BluSapphire Cyber Systems - Product Manager
Company - BluSapphire Cyber Systems
Position - Product Manager
Experience - 5+ years
Location - Hyderabad ( 5 Days WFO)
About BluSapphire :
BluSapphire is a Series-A, AI-first cybersecurity company building Agentic SIEM, Autonomous SOC, One Agent (Next-Gen EDR/XDR), and a Threat Data Hub that powers petabyte-scale security analytics with explainable, auditable actions. We serve regulated and high-stakes industries where reliability is non-negotiable.
The Role :
You will own strategy roadmap delivery for one or more of our core products, working closely with top management and product/engineering leaders in Hyderabad. The mandate: ship world-class features at lightning speed while upholding enterprise-grade reliability, security, and testability.

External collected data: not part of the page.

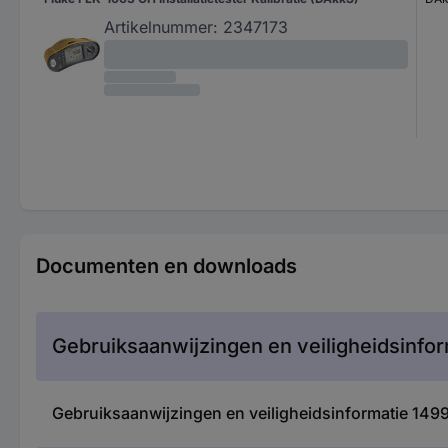
Artikelnummer:
2347173
Documenten en downloads
Gebruiksaanwijzingen en veiligheidsinfor
Gebruiksaanwijzingen en veiligheidsinformatie 1499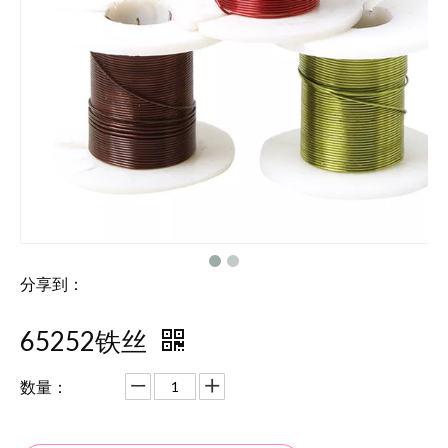
分享到：
65252铁丝
数量：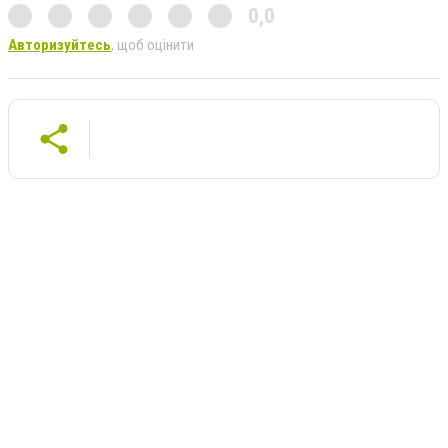
0,0
Авторизуйтесь
, щоб оцінити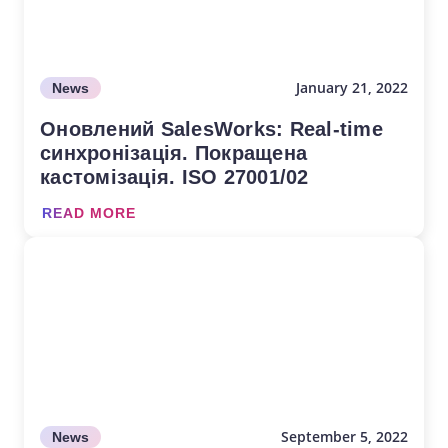
January 21, 2022
News
Оновлений SalesWorks: Real-time
синхронізація. Покращена
кастомізація. ISO 27001/02
READ MORE
September 5, 2022
News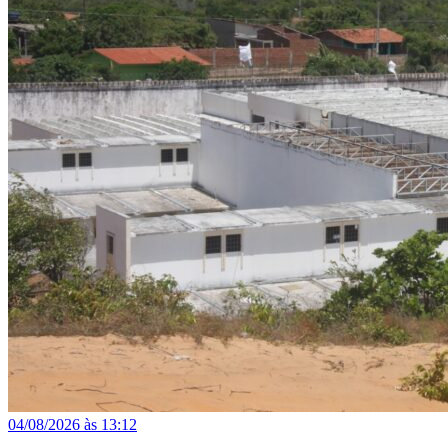
04/08/2026 às 13:12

You'll translate market and customer feedback into decisive product moves before competitors can blink.
Outcomes You'll Own :
Velocity with quality: Increase release cadence while maintaining enterprise readiness (SLOs, regression gates, rollback clarity).
Measurable SOC impact: Improve MTTD/MTTR, reduce false positives, lift analyst efficiency, and optimize EPS/storage TCO.
AI you can trust: Ship agentic workflows that are explainable, auditable, and safe (human-in-the-loop where needed).
Market pull: Turn customer/partner feedback into shipped value in weeks, not quarters.
What You'll Do :
Strategy & Roadmap
Define and evolve roadmaps for Agentic SIEM, Autonomous SOC, One Agent (EDR/XDR), and Threat Data Hub.
Convert market signals, customer councils, and competitive intel into clear priorities and trade-offs.
Conduct market research and competitive analysis to identify emerging threats, AI trends, and customer pain points.
AI-Native Productization
Design agentic detectiondecisionresponse loops with evaluation harnesses (precision/recall, drift checks, guardrails).
Partner with research/engineering on model choices, prompts/policies, and explainability instrumentation.
Execution & Quality
Translate complex security and AI requirements into clear product specs, PRDs, and user stories.
Drive the full product lifecycle: ideation MVP GA iteration with feature flags, canaries, phased rollouts, and crisp rollback criteria.
Work closely with engineering in Hyderabad to deliver rapid, high-quality releases using modern AI-driven dev tools.
Balance speed to market with rigorous reliability testing for enterprise-grade deployments.
Define measurable outcomes: faster detection, lower MTTR, analyst efficiency, and storage/TCO optimization.
Enterprise Workflow Depth
Formalize L1L3 automation, case mgmt, threat intel enrichment, and MITRE ATT&CK mapping.
Shape data contracts/retention economics across lakehouse/warehouse (e.g., Iceberg/S3/ADLS), index tiers, and hot/cold paths.
GTM & Ecosystem
Collaborate with Sales, Marketing, and Customer Success to create go-to-market plans, pricing, and positioning.
Partner with GTM teams to ensure competitive positioning, sales readiness, and strong launches.
Engage directly with CISOs, SOC managers, MSSPs, and industry partners to validate features and gather feedback.
Compliance & Privacy
Ensure products meet regulatory and compliance standards (SOC 2, ISO 27001, GDPR, etc.).
Build privacy-by-design, data minimization, and retention guardrails; support customer audits.
Advocate for ethical AI practices, explainability, and model risk management.
What Great Looks Like (30/60/90)
30 days: Product deep-dive; shadow SOC shifts and key customers; publish "What Not To Break" reliability notes; propose a 90-day win plan.
60 days: Lock a focused roadmap slice; ship 1-2 needle-mover features with measurable SOC impact; stand up feature flags & phased rollouts.
90 days: Land a marquee launch (or two) with references; show concrete TCO/MTTR wins; present next-two-quarters plan with clear KPIs.
Required Experience
5+ years in PM (or equivalent) delivering data-intensive or security products; exceptional 5-7 years considered.
Hands-on depth in SIEM/SOC/MDR/XDR workflows (detections, correlation/UEBA, case mgmt, SOAR/playbooks).
Proven record of shipping fast in cloud-native stacks while keeping enterprise reliability (SLOs, canaries, rollback) intact.
Comfort with AI/automation in production: evaluations, safety/guardrails, observability, and post-incident learning.
Working knowledge of cybersecurity frameworks (NIST, MITRE ATT&CK), detection techniques, and anomaly detection.
Practical AI/ML literacy: supervised/unsupervised methods, anomaly detection, prompt/policy design, evaluation (precision/recall, drift), and explainability.
Cloud familiarity: AWS/Azure/GCP; security controls, data services, IAM.
Excellent product writing, crisp prioritization, and stakeholder alignment across execs, eng,design, sales, and customers.
(Education) BS/MS in CS/EE/InfoSec/Data Science or equivalent experience.